═════ Supplied data
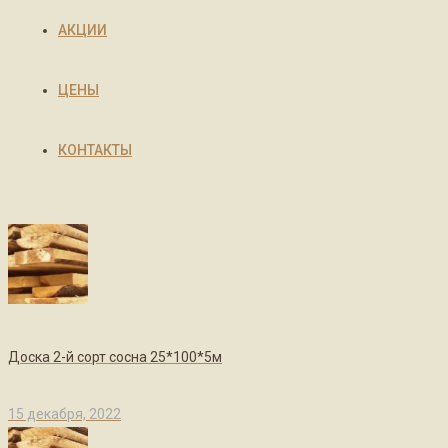
АКЦИИ
ЦЕНЫ
КОНТАКТЫ
Доска 2-й сорт сосна 25*100*5м
15 декабря, 2022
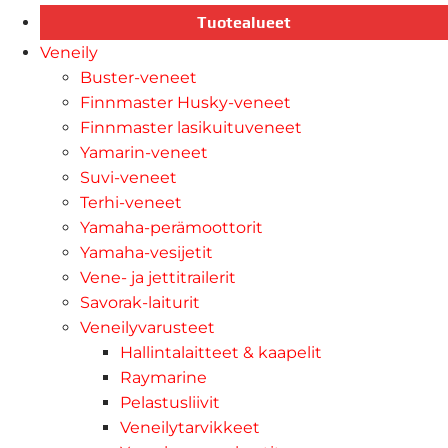
Tuotealueet
Veneily
Buster-veneet
Finnmaster Husky-veneet
Finnmaster lasikuituveneet
Yamarin-veneet
Suvi-veneet
Terhi-veneet
Yamaha-perämoottorit
Yamaha-vesijetit
Vene- ja jettitrailerit
Savorak-laiturit
Veneilyvarusteet
Hallintalaitteet & kaapelit
Raymarine
Pelastusliivit
Veneilytarvikkeet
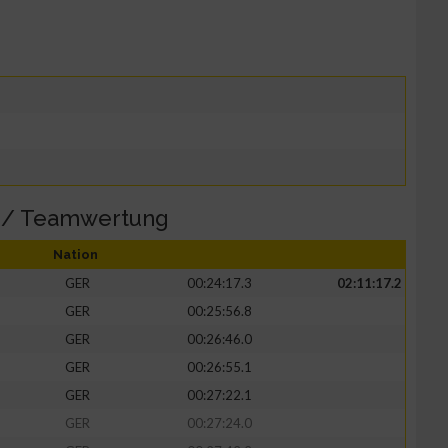
G / Teamwertung
Nation
GER
00:24:17.3
02:11:17.2
GER
00:25:56.8
GER
00:26:46.0
GER
00:26:55.1
GER
00:27:22.1
GER
00:27:24.0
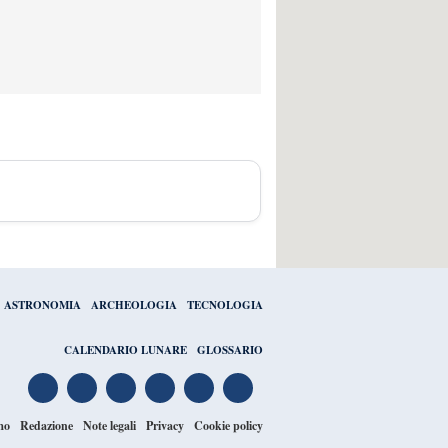
ASTRONOMIA
ARCHEOLOGIA
TECNOLOGIA
CALENDARIO LUNARE
GLOSSARIO
mo
Redazione
Note legali
Privacy
Cookie policy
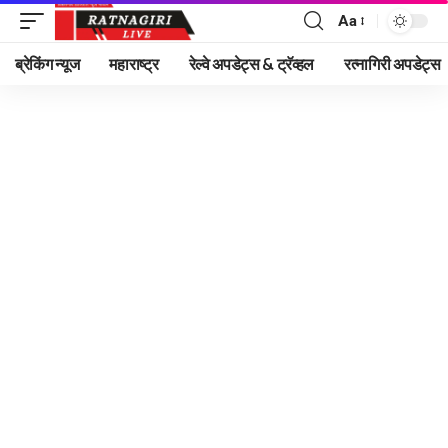
Aa
Font
Resizer
ब्रेकिंग न्यूज
महाराष्ट्र
रेल्वे अपडेट्स & ट्रॅव्हल
रत्नागिरी अपडेट्स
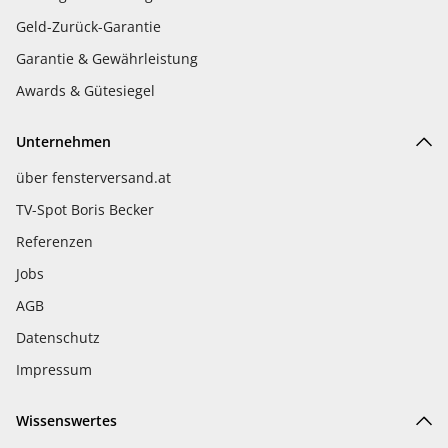
Geld-Zurück-Garantie
Garantie & Gewährleistung
Awards & Gütesiegel
Unternehmen
über fensterversand.at
TV-Spot Boris Becker
Referenzen
Jobs
AGB
Datenschutz
Impressum
Wissenswertes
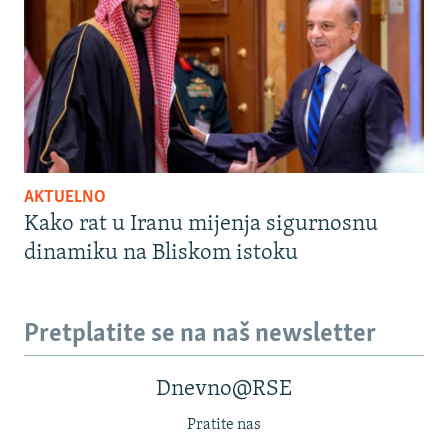
AKTUELNO
Kako rat u Iranu mijenja sigurnosnu
dinamiku na Bliskom istoku
Pretplatite se na naš newsletter
Dnevno@RSE
Pratite nas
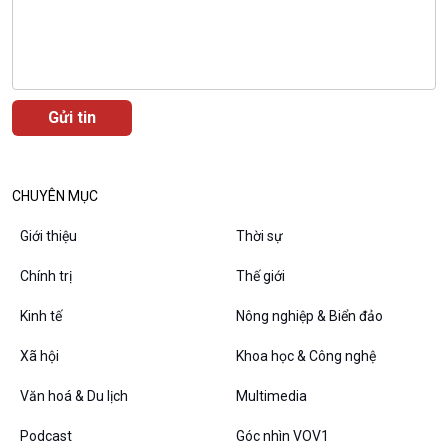
Văn hoá & Du lịch
Multimedia
Tin Văn hoá & Du lịch
Ảnh
Chát với người nổi tiếng
Video
Câu chuyện Thể thao
Infographic
CHUYÊN MỤC
E-Magazine
Giới thiệu
Thời sự
Chính trị
Thế giới
Podcast
Góc nhìn VOV1
Kinh tế
Nông nghiệp & Biển đảo
Bình luận
Xã hội
Khoa học & Công nghệ
10 phút Sự kiện - Luận bàn
Câu chuyện thời sự
Văn hoá & Du lịch
Multimedia
Dòng chảy sự kiện
Đối thoại
Podcast
Góc nhìn VOV1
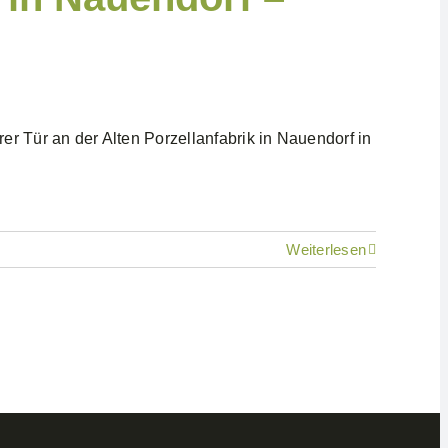
 Tür an der Alten Porzellanfabrik in Nauendorf in
Weiterlesen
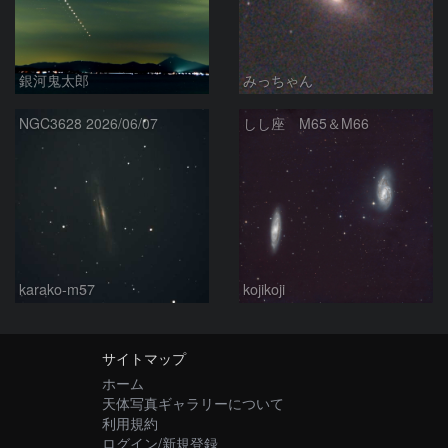
銀河鬼太郎
みっちゃん
NGC3628 2026/06/07
しし座 M65＆M66
karako-m57
kojikoji
サイトマップ
ホーム
天体写真ギャラリーについて
利用規約
ログイン/新規登録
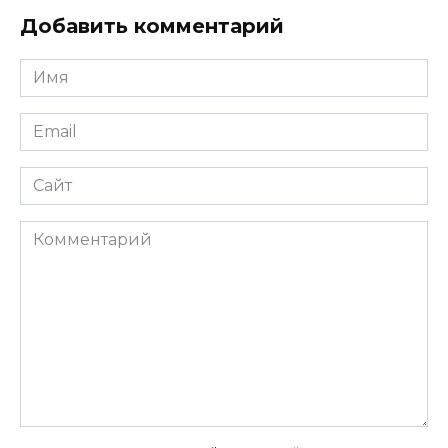
Добавить комментарий
Имя
*
Email
*
Сайт
Комментарий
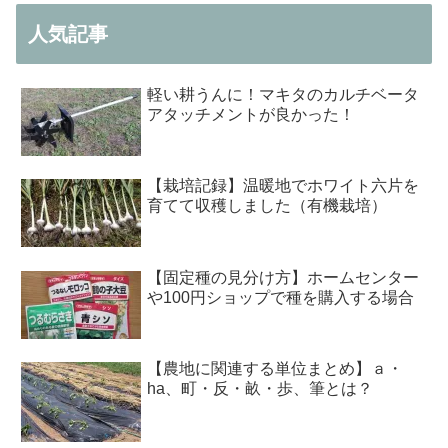
人気記事
軽い耕うんに！マキタのカルチベータ
アタッチメントが良かった！
【栽培記録】温暖地でホワイト六片を
育てて収穫しました（有機栽培）
【固定種の見分け方】ホームセンター
や100円ショップで種を購入する場合
【農地に関連する単位まとめ】ａ・
ha、町・反・畝・歩、筆とは？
══════════
* **Problem**: List each line in the records above that contains the string "kiện". Letter case must match.

* **Output**:
10 phút Sự kiện - Luận bàn
Dòng chảy sự kiện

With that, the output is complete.